Yet then, as Notiki said under his breath, or openly, or by innuendo as the sentiment of his company demanded, four and twenty canoes laden with the fruits of taxation had come to the Ochori city, and five only of those partly filled had paddled down to headquarters to carry the Ochori tribute to the overlord of the land.
"I will bring back with me new things," said Bosambo enticingly; "strange devil boxes, large magics which will entrance you, things that no common man has seen, such as I and Sandi alone know in all this land. Go now, I tell thee, to your people in this country, telling them all that I have spoken to you, and when the moon is in a certain quarter they will come in joy bearing presents in both hands, and these ye shall bring to me."
"But, lord!" it was the bold Notiki who stood in protest, "what shall happen to such of us headmen who come without gifts in our hands for your lordship, saying 'Our people are stubborn and will give nothing'?"
"Who knows?" was all the satisfaction he got from Bosambo, with the additional significant hint, "I shall not blame you, knowing that it is not because of your fault but because your people do not love you, and because they desire another chief over them. The palaver is finished."
Finished it was, so far as Bosambo was concerned. He called a council of his headmen that night in his hut.
Bosambo made his preparations at leisure. There was much to avoid before he took his temporary farewell of the tribe. Not the least to be counted amongst those things to be done was the extraction, to its uttermost possibility, of the levy which he had quite improperly instituted.
And of the things to avoid, none was more urgent or called for greater thought than the necessity for so timing his movements that he did not come upon Sanders or drift within the range of his visible and audible influence.
Here fortune may have been with Bosambo, but it is more likely that he had carefully thought out every detail of his scheme. Sanders at the moment was collecting hut tax along the Kisai river and there was also, as Bosambo well knew, a murder trial of great complexity waiting for his decision at Ikan.

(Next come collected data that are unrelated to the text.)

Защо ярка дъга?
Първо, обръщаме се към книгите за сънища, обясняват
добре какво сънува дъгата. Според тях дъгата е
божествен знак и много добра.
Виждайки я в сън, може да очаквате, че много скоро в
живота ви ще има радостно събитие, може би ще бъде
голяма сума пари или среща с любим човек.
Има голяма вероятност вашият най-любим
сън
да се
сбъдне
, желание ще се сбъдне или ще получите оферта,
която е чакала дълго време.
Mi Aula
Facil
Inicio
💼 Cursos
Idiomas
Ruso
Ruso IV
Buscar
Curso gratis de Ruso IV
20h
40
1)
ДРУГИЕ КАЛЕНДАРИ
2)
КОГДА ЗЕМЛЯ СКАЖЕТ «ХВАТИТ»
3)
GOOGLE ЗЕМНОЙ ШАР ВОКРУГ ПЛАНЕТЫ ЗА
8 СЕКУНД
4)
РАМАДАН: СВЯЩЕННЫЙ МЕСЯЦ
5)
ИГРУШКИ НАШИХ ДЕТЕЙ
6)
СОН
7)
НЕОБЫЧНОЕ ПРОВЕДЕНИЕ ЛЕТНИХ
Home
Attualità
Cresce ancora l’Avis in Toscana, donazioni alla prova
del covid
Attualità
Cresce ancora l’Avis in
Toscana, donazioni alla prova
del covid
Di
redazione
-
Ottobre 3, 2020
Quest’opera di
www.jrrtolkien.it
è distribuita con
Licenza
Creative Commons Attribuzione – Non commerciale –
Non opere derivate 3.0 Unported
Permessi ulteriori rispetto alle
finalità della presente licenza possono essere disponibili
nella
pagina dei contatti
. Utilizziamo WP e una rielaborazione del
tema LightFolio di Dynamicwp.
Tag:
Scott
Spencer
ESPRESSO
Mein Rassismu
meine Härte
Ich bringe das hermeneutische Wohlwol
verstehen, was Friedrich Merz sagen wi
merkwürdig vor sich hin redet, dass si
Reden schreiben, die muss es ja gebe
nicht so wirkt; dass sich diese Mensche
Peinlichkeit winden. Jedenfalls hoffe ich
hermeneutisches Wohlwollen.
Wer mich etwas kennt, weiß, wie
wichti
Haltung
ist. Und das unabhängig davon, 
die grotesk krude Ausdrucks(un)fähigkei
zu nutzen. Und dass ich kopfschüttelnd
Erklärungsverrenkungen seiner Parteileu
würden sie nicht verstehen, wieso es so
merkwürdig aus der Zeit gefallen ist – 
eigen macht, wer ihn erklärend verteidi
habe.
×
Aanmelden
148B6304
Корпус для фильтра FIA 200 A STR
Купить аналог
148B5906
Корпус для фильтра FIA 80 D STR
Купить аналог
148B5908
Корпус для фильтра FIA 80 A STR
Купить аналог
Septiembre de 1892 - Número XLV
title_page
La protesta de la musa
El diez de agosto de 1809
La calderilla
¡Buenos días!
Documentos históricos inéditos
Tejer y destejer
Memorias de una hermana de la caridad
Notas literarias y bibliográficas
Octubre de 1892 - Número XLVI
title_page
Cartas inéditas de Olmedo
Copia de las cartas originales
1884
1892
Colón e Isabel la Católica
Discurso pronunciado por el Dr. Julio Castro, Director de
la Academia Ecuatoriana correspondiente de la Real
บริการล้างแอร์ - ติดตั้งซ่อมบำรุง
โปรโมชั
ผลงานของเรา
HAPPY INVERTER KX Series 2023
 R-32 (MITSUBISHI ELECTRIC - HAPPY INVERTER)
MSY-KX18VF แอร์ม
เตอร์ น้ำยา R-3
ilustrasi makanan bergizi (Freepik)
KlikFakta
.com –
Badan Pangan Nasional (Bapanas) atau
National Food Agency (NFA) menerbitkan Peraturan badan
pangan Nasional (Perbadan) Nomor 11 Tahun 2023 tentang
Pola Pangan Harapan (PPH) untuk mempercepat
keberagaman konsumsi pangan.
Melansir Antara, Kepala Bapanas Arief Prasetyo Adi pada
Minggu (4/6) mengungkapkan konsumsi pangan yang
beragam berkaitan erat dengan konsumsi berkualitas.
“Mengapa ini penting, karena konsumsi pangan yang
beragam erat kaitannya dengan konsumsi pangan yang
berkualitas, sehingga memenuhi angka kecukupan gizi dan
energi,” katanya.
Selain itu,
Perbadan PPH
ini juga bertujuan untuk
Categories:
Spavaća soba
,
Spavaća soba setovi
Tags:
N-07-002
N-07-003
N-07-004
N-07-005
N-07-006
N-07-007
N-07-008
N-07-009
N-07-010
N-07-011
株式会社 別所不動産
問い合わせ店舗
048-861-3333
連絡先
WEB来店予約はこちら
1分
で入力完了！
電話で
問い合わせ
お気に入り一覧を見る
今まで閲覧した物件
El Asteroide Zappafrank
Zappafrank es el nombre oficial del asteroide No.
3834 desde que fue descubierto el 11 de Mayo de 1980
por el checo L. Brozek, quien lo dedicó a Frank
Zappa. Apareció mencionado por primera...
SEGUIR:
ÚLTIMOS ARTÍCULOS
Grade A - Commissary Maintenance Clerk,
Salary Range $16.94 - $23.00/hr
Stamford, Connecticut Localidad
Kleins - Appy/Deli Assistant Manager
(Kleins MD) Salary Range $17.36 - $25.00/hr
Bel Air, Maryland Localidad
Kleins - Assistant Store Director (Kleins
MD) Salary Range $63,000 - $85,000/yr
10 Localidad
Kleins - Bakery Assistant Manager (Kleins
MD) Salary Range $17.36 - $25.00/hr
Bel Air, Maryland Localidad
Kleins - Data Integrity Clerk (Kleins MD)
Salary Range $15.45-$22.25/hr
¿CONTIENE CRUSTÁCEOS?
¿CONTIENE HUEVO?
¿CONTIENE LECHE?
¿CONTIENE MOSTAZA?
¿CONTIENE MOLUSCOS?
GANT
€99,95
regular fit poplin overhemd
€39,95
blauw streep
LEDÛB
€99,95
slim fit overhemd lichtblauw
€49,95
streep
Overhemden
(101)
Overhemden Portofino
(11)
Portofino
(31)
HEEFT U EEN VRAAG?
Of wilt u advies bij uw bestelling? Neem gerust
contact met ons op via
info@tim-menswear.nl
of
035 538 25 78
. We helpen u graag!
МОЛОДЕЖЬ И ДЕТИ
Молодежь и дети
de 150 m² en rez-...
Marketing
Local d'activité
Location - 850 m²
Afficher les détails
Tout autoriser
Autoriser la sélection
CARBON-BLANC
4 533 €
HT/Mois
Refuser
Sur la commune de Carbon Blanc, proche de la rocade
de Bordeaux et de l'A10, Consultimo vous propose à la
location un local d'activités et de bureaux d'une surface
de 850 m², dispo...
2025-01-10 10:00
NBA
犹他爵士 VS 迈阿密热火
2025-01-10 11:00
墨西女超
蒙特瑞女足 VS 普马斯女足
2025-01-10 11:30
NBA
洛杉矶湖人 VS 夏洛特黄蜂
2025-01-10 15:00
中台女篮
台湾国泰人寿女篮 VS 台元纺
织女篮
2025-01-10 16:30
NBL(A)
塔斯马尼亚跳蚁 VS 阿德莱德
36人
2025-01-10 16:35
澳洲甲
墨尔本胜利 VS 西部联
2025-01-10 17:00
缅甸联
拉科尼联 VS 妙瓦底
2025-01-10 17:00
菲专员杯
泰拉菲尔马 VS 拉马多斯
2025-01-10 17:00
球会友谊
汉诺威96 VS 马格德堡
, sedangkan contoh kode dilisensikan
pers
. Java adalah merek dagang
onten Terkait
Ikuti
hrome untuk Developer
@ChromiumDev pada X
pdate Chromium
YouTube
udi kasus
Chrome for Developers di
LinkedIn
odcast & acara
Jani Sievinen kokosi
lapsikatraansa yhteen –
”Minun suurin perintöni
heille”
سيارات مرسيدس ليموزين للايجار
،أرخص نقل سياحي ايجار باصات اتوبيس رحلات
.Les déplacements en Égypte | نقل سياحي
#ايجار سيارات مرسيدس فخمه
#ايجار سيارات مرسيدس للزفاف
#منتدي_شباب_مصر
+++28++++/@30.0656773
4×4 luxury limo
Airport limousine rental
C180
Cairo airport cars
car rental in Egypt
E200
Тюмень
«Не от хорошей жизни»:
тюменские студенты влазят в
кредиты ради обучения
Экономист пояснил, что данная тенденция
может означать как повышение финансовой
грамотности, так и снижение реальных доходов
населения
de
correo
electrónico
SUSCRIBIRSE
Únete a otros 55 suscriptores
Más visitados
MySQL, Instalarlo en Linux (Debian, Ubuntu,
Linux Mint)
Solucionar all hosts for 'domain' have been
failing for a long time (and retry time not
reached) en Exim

A headman was suspected of murdering his chief wife, and the only evidence against him was that of the under wives to whom she displayed much hauteur and arrogance.
The people of the Ochori might be shocked at the exorbitant demands which their lord put upon them, but they were too wise to deny him his wishes. There had been a time in the history of the Ochori when demands were far heavier, and made with great insolence by a people who bore the reputation of being immensely fearful. It had come to be a by-word of the people when they discussed their lord with greater freedom than he could have wished, the tyranny of Bosambo was better than the tyranny of Akasava.
Amongst the Ochori chiefs, greater and lesser, only one was conspicuous by his failure to carry proper offerings to his lord. When all the gifts were laid on sheets of native cloth in the great space before Bosambo's hut, Notiki's sheet was missing and with good reason as he sent his son to explain.